En droit français, peu d’expressions ont connu autant de succès que « bloc de constitutionnalité ». Cette locution désigne l’ensemble des normes juridiques auxquelles le Conseil constitutionnel peut se référer pour censurer les lois non conformes au texte fondateur de la Ve République. Délimiter au nom de quoi la loi peut être retoquée est, en France, un exercice hautement périlleux. L’Hexagone a une tradition légicentrique : la loi y est souvent perçue comme l’unique expression de la volonté générale, conformément à l’héritage de Jean-Jacques Rousseau et du combat mené pendant la Révolution contre l’absolutisme royal.

Le contrôle de constitutionnalité des lois naît avec la Constitution de 1958 et la création, au début de la Ve République, du Conseil. Pour exercer leur supervision, les juges de la rue de Montpensier commencent par se fonder uniquement sur le texte de 1958, dont les articles se bornent à régir les rapports entre les pouvoirs publics. En 1971, cependant, tout change : dans la décision « Liberté d’association », le Conseil opère une révolution juridique en donnant une valeur constitutionnelle au préambule de 1958 et aux textes qui y sont cités.

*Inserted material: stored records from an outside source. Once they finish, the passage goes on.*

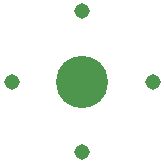
<source format=gts>
G75*
G70*
%OFA0B0*%
%FSLAX24Y24*%
%IPPOS*%
%LPD*%
%AMOC8*
5,1,8,0,0,1.08239X$1,22.5*
%
%ADD10C,0.1740*%
%ADD11C,0.0516*%
D10*
X035551Y010151D03*
D11*
X033201Y010151D03*
X037901Y010151D03*
X035551Y007801D03*
X035551Y012501D03*
M02*

</source>
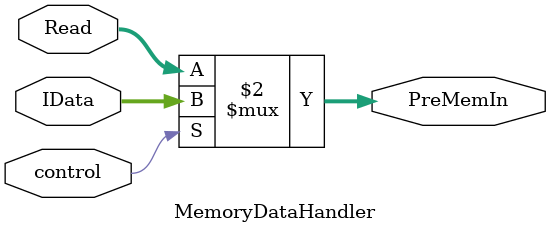
<source format=v>
module MemoryDataHandler(
  IData,
  Read,//Read memory
  PreMemIn,//output
  control//Control Unit
  );

  // input [7:0] DataReadByte3, DataReadByte2, DataReadByte1, DataReadByte0;
  input [31:0] Read;
  input [31:0] IData;
  input control;
  output [31:0] PreMemIn;

  assign PreMemIn = (control==1'b0)? Read : IData;

endmodule

</source>
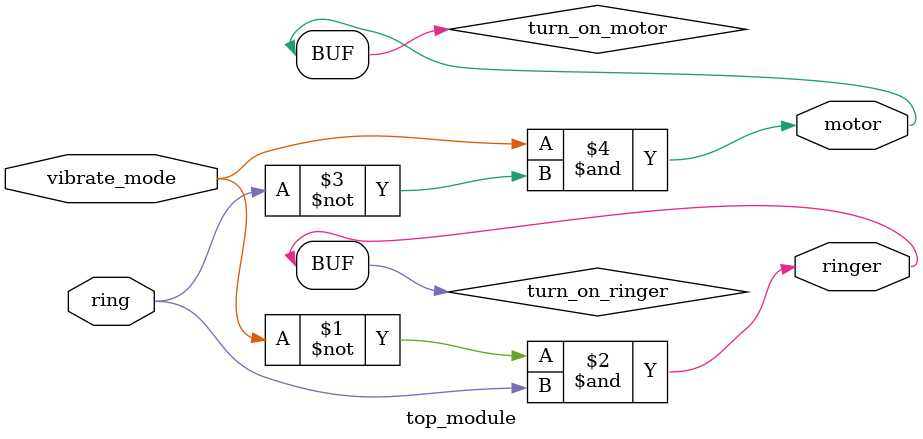
<source format=sv>
module top_module(
	input ring, 
	input vibrate_mode,
	output ringer,
	output motor
);
	
	// Declare internal wire
	wire turn_on_ringer;
	
	// Declare internal wire
	wire turn_on_motor;
	
	// Combinational logic to control ringer and motor
	assign turn_on_ringer = ~vibrate_mode & ring;
	assign turn_on_motor = vibrate_mode & ~ring;
	
	// Assign outputs
	assign ringer = turn_on_ringer;
	assign motor = turn_on_motor;
	
endmodule

</source>
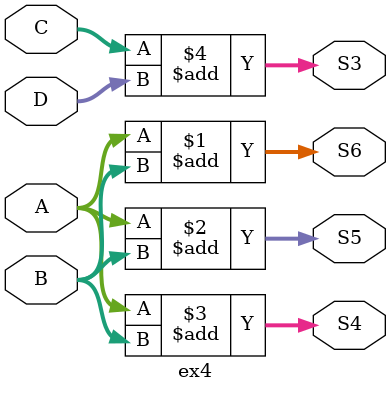
<source format=v>
module ex4(
	input[3:0] A,B,
	input[2:0] C,D,
	output [5:0] S6,
	output [4:0] S5,
	output [3:0] S4,
	output [2:0] S3
);

	assign S6 = A+B;
	
	assign S5 = A+B;
	
	assign S4 = A+B;
	
	assign S3 = C+D;
	
	
	
endmodule




</source>
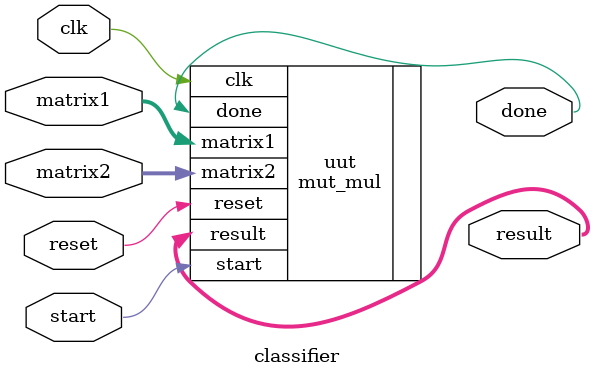
<source format=v>
module classifier #(
    parameter DATA_WIDTH = 16,
    parameter COL = 2,
    parameter ROW = 271
)(
    input clk,
    input reset,
    input start,
    input [COL*DATA_WIDTH-1:0] matrix1,
    input [COL*ROW*DATA_WIDTH-1:0] matrix2,
    output wire [ROW*DATA_WIDTH-1:0] result,
    output wire done
);


 mut_mul #(
        .DATA_WIDTH(DATA_WIDTH),
        .COL(COL),
        .ROW(ROW))
    uut (
        .clk(clk),
        .reset(reset),
         .start(start),
        .matrix1(matrix1),
        .matrix2(matrix2),
        .result(result),
        .done(done)
    );
endmodule
</source>
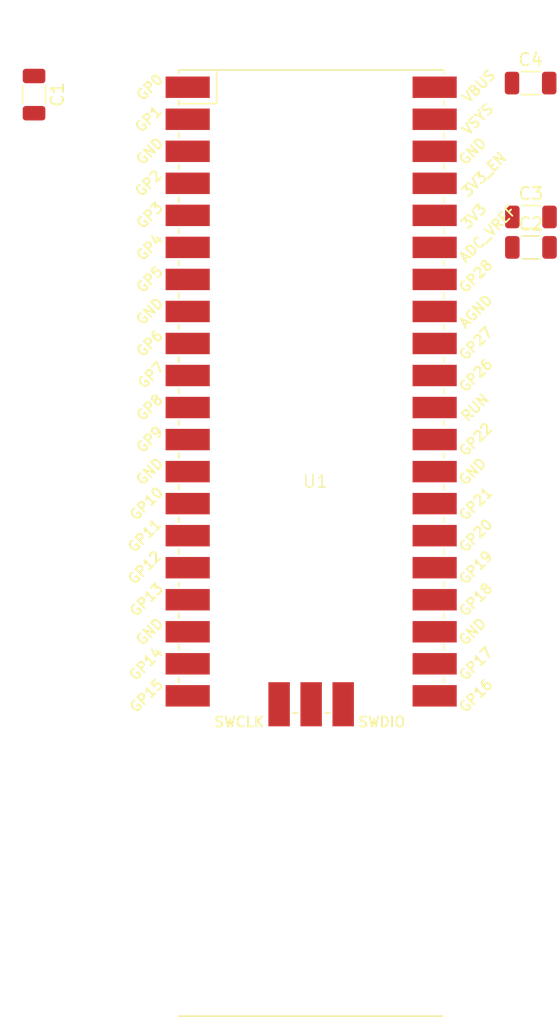
<source format=kicad_pcb>
(kicad_pcb (version 20221018) (generator pcbnew)

  (general
    (thickness 1.6)
  )

  (paper "A4")
  (layers
    (0 "F.Cu" signal)
    (31 "B.Cu" signal)
    (32 "B.Adhes" user "B.Adhesive")
    (33 "F.Adhes" user "F.Adhesive")
    (34 "B.Paste" user)
    (35 "F.Paste" user)
    (36 "B.SilkS" user "B.Silkscreen")
    (37 "F.SilkS" user "F.Silkscreen")
    (38 "B.Mask" user)
    (39 "F.Mask" user)
    (40 "Dwgs.User" user "User.Drawings")
    (41 "Cmts.User" user "User.Comments")
    (42 "Eco1.User" user "User.Eco1")
    (43 "Eco2.User" user "User.Eco2")
    (44 "Edge.Cuts" user)
    (45 "Margin" user)
    (46 "B.CrtYd" user "B.Courtyard")
    (47 "F.CrtYd" user "F.Courtyard")
    (48 "B.Fab" user)
    (49 "F.Fab" user)
    (50 "User.1" user)
    (51 "User.2" user)
    (52 "User.3" user)
    (53 "User.4" user)
    (54 "User.5" user)
    (55 "User.6" user)
    (56 "User.7" user)
    (57 "User.8" user)
    (58 "User.9" user)
  )

  (setup
    (pad_to_mask_clearance 0)
    (pcbplotparams
      (layerselection 0x00010fc_ffffffff)
      (plot_on_all_layers_selection 0x0000000_00000000)
      (disableapertmacros false)
      (usegerberextensions false)
      (usegerberattributes true)
      (usegerberadvancedattributes true)
      (creategerberjobfile true)
      (dashed_line_dash_ratio 12.000000)
      (dashed_line_gap_ratio 3.000000)
      (svgprecision 4)
      (plotframeref false)
      (viasonmask false)
      (mode 1)
      (useauxorigin false)
      (hpglpennumber 1)
      (hpglpenspeed 20)
      (hpglpendiameter 15.000000)
      (dxfpolygonmode true)
      (dxfimperialunits true)
      (dxfusepcbnewfont true)
      (psnegative false)
      (psa4output false)
      (plotreference true)
      (plotvalue true)
      (plotinvisibletext false)
      (sketchpadsonfab false)
      (subtractmaskfromsilk false)
      (outputformat 1)
      (mirror false)
      (drillshape 0)
      (scaleselection 1)
      (outputdirectory "gbr/")
    )
  )

  (net 0 "")
  (net 1 "unconnected-(U1-GP0-Pad1)")
  (net 2 "unconnected-(U1-GP1-Pad2)")
  (net 3 "unconnected-(C1-Pad1)")
  (net 4 "unconnected-(U1-GP2-Pad4)")
  (net 5 "unconnected-(U1-GP3-Pad5)")
  (net 6 "unconnected-(U1-GP4-Pad6)")
  (net 7 "unconnected-(U1-GP5-Pad7)")
  (net 8 "unconnected-(U1-GND-Pad8)")
  (net 9 "unconnected-(U1-GP6-Pad9)")
  (net 10 "unconnected-(U1-GP7-Pad10)")
  (net 11 "unconnected-(U1-GP8-Pad11)")
  (net 12 "unconnected-(U1-GP9-Pad12)")
  (net 13 "unconnected-(U1-GND-Pad13)")
  (net 14 "unconnected-(U1-GP10-Pad14)")
  (net 15 "unconnected-(U1-GP11-Pad15)")
  (net 16 "unconnected-(U1-GP12-Pad16)")
  (net 17 "unconnected-(U1-GP13-Pad17)")
  (net 18 "unconnected-(U1-GND-Pad18)")
  (net 19 "unconnected-(U1-GP14-Pad19)")
  (net 20 "unconnected-(U1-GP15-Pad20)")
  (net 21 "unconnected-(U1-GP16-Pad21)")
  (net 22 "unconnected-(U1-GP17-Pad22)")
  (net 23 "unconnected-(U1-GND-Pad23)")
  (net 24 "unconnected-(U1-GP18-Pad24)")
  (net 25 "unconnected-(U1-GP19-Pad25)")
  (net 26 "unconnected-(U1-GP20-Pad26)")
  (net 27 "unconnected-(U1-GP21-Pad27)")
  (net 28 "unconnected-(U1-GND-Pad28)")
  (net 29 "unconnected-(U1-GP22-Pad29)")
  (net 30 "unconnected-(U1-RUN-Pad30)")
  (net 31 "unconnected-(U1-GP26-Pad31)")
  (net 32 "unconnected-(U1-GP27-Pad32)")
  (net 33 "unconnected-(U1-GND-Pad33)")
  (net 34 "unconnected-(U1-GP28-Pad34)")
  (net 35 "unconnected-(U1-3V3_EN-Pad37)")
  (net 36 "unconnected-(U1-GND-Pad38)")
  (net 37 "unconnected-(U1-VSYS-Pad39)")
  (net 38 "unconnected-(U1-VBUS-Pad40)")
  (net 39 "unconnected-(U1-SCK-Pad41)")
  (net 40 "unconnected-(U1-SDO-Pad42)")
  (net 41 "unconnected-(U1-GND-Pad43)")
  (net 42 "GND")
  (net 43 "unconnected-(C2-Pad1)")
  (net 44 "unconnected-(C4-Pad1)")
  (net 45 "unconnected-(U1-ADC_REF-Pad35)")
  (net 46 "Net-(U1-3V3)")

  (footprint "Capacitor_SMD:C_1206_3216Metric" (layer "F.Cu") (at 131.445 53.6194 -90))

  (footprint "Capacitor_SMD:C_1206_3216Metric" (layer "F.Cu") (at 170.8404 65.7352))

  (footprint "Capacitor_SMD:C_1206_3216Metric" (layer "F.Cu") (at 170.8404 63.3222))

  (footprint "Wiznet_W5100SEBV_Pico:Wiznet_Pico" (layer "F.Cu") (at 153.756 84.7852))

  (footprint "Capacitor_SMD:C_1206_3216Metric" (layer "F.Cu") (at 170.815 52.705))

)

</source>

Ce préambule est « une poupée gigogne, un texte à tiroirs », analyse Charlotte Denizeau, maître de conférences en droit public à l’université Panthéon-Assas. Il mentionne à la fois la Déclaration des droits de l’homme et du citoyen de 1789, qui consacre les droits civiques et politiques, et le préambule de la Constitution de 1946, qui énumère les « principes particulièrement nécessaires à notre temps » que sont les droits économiques et sociaux. S’ajoute, en 2005, la loi constitutionnelle introduisant dans le préambule de 1958 la « Charte de l’environnement », qui reconnaît les droits et devoirs relatifs à la protection de la nature.

« Expression commode et pédagogique »

Le bloc de constitutionnalité est également composé de normes implicites ou non écrites comme les « principes fondamentaux reconnus par les lois de la République » évoqués sans les lister par le préambule de 1946 et qui renvoient aux grands principes des lois de la IIIe République, mais aussi les « principes à valeur constitutionnelle » et les « objectifs à valeur constitutionnelle » consacrés par le Conseil – parfois sans être tirés d’un texte spécifique de la loi fondamentale. « Ces normes sont prétoriennes, c’est-à-dire dégagées, pour ne pas dire créées, par le juge constitutionnel à l’occasion de ses décisions », explique Samy Benzina, professeur de droit public à l’université de Poitiers.